Ülkedeki spor ortamının (basket, futbol vs farketmez) kokuşmuşluğundan sıkılmadık diyen herhangi bir spor sevdalısı yoktur sanıyorum. Sezonun başından yazılmış muhteşem finali yapabilmek için tüm piyonlar çalışıyor. Bakıyorum da  sarıların içinde bile biraz aklı başında olanlar ‘’yahu artık işin rezilliği çıktı aynaya bile bakamaz olduk’’ diyorlar. Ama merak etmeyin bu iş böyle gider,  foseptik kuyusunun içinde rekabete devam ederler. Cuma, Ctesi oynanan renkli maçlarından sonra hangi Beşiktaş taraftarı artık Trabzon maçına konsantre oldu ki futbolcusu çıksın ısırsın rakibi. Ha onlar profesyonel işlerini yapacak diyorsak yaptılar işte çıktılar formayı terlettiler kendilerine göre işi idare ettiler.. Performanslar açısından herkesin ruhsuz (yukarda açıklandı sebebi) bazılarının da formsuz olduğu bir geceydi. Maxim beklediğimizi vermedi. Ghezzal istiyor yapamıyor ama bende kredisi sonsuz takılsın kral bu sene istediği gibi. Abubakar çok silik kaldı. Oraya yıkamadık oyunu kabul de biraz al topu duvar ol pas at yada at kendini kenara al topu götür biraz tehdit ol be kardeşim. Fb artı bu maç kalitesinin çok uzağında Kamerunlu. Ve Şenol hoca. 2 değişiklik yaptı düştü düşecek dediğimiz takımın fişini çekti. Ben Nkoudu’yu neden oynattı yüzüne bakmıyordu diyenlerden değilim. Hocadır istediğini istediği zaman oynatır.

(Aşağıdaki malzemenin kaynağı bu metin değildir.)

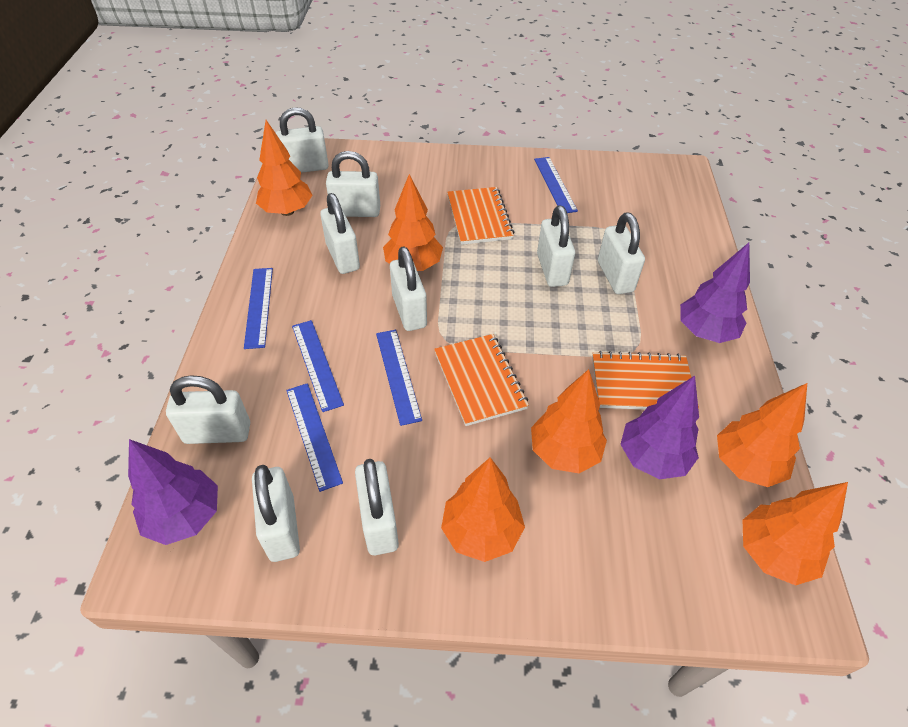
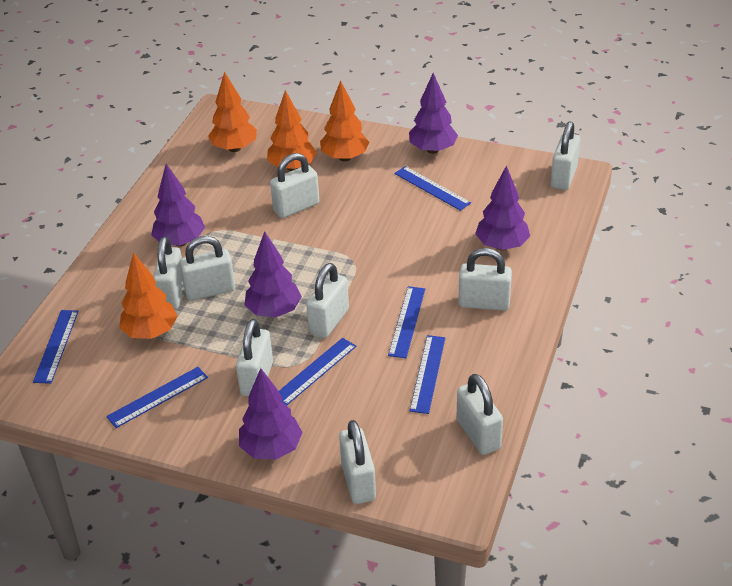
blue ruler: [244,268,273,349] [286,383,343,492] [292,320,344,412] [376,330,422,426] [534,157,578,213] = 5 -> [33,310,79,384] [106,367,208,428] [279,338,356,406] [388,286,425,358] [394,166,471,211] [410,335,445,414] = 6
orange notebook: [434,334,529,426] [447,187,514,245] [592,351,699,410] = 3 -> none = 0
orange tree: [256,120,313,216] [383,174,443,271] [441,457,525,562] [531,369,607,473] [717,383,807,487] [743,482,848,585] = 6 -> [119,252,178,339] [208,72,257,152] [267,90,317,171] [320,80,369,161] = 4
purple tree: [128,439,218,545] [620,376,699,479] [680,243,750,343] = 3 -> [151,164,205,246] [239,368,303,460] [245,231,302,317] [409,73,458,154] [475,165,530,250] = 5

O arkadaşın işi çıkıp oynamak. Eğer (ihtimale vermiyorum) bilerek o ortaları dağlara taşlara vurdu ise, o ortasahaya bakmadan atıp kaptırıp kontra yememizi kasten yaptı ise onun hakkı kötektir. 70 lerde 80 lerde oynuyor olsaydı yarın tesislerde dayağını yemişti paşam. Öteki oynattığı çöpe (kişiliğini bilmem oyununa bu lafım) bu kadar idmanda görüp hala kadro içinde seyahate götürüp getirmek zul iken bir de oyuna kurtarıcı diye almak bir de kanaatta oynatıp verim almak da müthiş bir buluş Şenol hoca için. Neyse dediğim gibi ben bu maçı ne hocaya ne topçuya yazarım. Bu futbol ikliminde evliya olsan dayanamaz koyverirsin. Ama yine futbol takımını uyarayım, arkanızda baya baya destekli, sistemin askeri olan A.Demispor geliyor puan farkı da 5.. Kazara Avrupa kupasına falan gidemez iseniz topunuz tarumar olursunuz ben diyeyim de siz daha iyisini bilirsiniz tabi..

Gelelim hafta sonunun en güzel olayına. Beşiktaş demek amatör ruh demek. Pazar günü sahada gezinenlerin aksine bir avuç Kartal yürekli kızımız kendinden kat be kat bütçeli takımları dize getirip Sultanlar Ligine şampiyon olarak çıktı. Aslında sezon başında bir yazımda belirtmiş idim. Beşiktaş yönetiminde 1903 Birliğinin başkanı sayın Melih Aslan yer almış ve yönetim voleybol şubesinin idare görevini kendisine vermişti. Daha sonrasında eski oyuncumuz Kartal Ejder’in katılımı Eczacıbaşı ile yapılan anlaşma ile genç oyuncu takviyesi bugünlerin temelini atmıştı. Bizler bu haftasonu sadece işin final sahnesini gördük ama sezon boyunca çok değerli sponsorlar ile (kulüp teşekkür edecektir ben burada yazmayayım hata yapabilirim) çok insanlar emek verdi. Eski tüfeklerden, kulüpte daha önce yöneticilik yapmış sayın Hakan Aksoy, sayın Batur Gültekin ve gerek tribünlere kattığı enerji gerek takıma verdiği moral ile sayın Akın Özcan benim yakınen tanıdıklarım ki bu insanlardan daha niceleri var hem maddi hem manevi bu başarıda payı olan.  Adını bilmediğimiz ve sezon başında bu işe başlayıp peri masalını yazan tüm Beşiktaşlı dostlarımıza, abilerimize, kardeşlerimize bir taraftar olarak minnetlerimi sunuyorum..

Sağ olun, var olun..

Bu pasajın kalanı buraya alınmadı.